Top of Provided material
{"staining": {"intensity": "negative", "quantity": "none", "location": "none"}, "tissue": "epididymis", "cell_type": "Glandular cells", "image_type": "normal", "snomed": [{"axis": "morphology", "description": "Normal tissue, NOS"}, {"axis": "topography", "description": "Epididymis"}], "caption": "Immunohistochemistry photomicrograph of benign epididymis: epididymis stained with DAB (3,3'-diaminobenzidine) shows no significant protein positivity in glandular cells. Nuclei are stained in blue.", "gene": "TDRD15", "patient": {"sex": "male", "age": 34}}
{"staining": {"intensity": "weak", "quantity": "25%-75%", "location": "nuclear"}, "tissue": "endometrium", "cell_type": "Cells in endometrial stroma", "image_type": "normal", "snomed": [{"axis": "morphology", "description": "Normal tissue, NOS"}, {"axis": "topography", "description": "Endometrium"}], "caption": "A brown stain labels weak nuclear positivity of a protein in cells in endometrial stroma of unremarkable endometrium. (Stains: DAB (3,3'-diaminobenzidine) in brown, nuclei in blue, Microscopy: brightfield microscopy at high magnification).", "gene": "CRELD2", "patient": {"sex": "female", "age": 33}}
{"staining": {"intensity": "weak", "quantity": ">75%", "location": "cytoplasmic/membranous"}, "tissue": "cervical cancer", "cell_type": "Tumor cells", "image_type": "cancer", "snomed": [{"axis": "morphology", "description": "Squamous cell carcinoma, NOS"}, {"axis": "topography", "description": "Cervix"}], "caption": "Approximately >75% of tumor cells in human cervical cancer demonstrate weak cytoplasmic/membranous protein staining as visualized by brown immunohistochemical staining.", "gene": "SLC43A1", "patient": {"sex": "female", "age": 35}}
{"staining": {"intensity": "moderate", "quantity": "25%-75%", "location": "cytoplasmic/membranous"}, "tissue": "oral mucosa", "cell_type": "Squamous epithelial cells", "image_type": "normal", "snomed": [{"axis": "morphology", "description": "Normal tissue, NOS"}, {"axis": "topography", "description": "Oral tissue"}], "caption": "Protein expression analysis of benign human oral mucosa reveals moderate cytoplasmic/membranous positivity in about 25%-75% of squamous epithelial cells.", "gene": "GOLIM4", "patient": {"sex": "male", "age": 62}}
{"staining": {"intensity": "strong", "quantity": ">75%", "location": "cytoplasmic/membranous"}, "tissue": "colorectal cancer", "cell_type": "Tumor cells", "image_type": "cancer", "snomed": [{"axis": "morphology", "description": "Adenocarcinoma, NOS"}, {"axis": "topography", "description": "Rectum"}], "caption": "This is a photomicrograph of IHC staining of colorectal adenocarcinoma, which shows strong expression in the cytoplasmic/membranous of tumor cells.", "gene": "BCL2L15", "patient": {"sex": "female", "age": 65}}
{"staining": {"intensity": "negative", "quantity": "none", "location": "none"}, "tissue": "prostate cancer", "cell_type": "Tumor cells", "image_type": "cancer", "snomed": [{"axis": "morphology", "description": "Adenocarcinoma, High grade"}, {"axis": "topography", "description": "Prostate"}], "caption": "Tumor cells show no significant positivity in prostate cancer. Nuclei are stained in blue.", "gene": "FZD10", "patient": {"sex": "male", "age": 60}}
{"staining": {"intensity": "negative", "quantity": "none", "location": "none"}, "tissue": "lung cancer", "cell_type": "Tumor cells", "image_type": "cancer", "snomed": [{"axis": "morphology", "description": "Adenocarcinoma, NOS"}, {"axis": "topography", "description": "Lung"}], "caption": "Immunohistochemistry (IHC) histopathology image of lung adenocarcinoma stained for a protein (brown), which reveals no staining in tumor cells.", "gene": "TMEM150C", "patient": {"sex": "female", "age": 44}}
Bottom of Provided material
**Activity:** The output should consist only of the lines from the one with "cells show no" through the final line of the records above, exactly.

**The answer:**
{"staining": {"intensity": "negative", "quantity": "none", "location": "none"}, "tissue": "prostate cancer", "cell_type": "Tumor cells", "image_type": "cancer", "snomed": [{"axis": "morphology", "description": "Adenocarcinoma, High grade"}, {"axis": "topography", "description": "Prostate"}], "caption": "Tumor cells show no significant positivity in prostate cancer. Nuclei are stained in blue.", "gene": "FZD10", "patient": {"sex": "male", "age": 60}}
{"staining": {"intensity": "negative", "quantity": "none", "location": "none"}, "tissue": "lung cancer", "cell_type": "Tumor cells", "image_type": "cancer", "snomed": [{"axis": "morphology", "description": "Adenocarcinoma, NOS"}, {"axis": "topography", "description": "Lung"}], "caption": "Immunohistochemistry (IHC) histopathology image of lung adenocarcinoma stained for a protein (brown), which reveals no staining in tumor cells.", "gene": "TMEM150C", "patient": {"sex": "female", "age": 44}}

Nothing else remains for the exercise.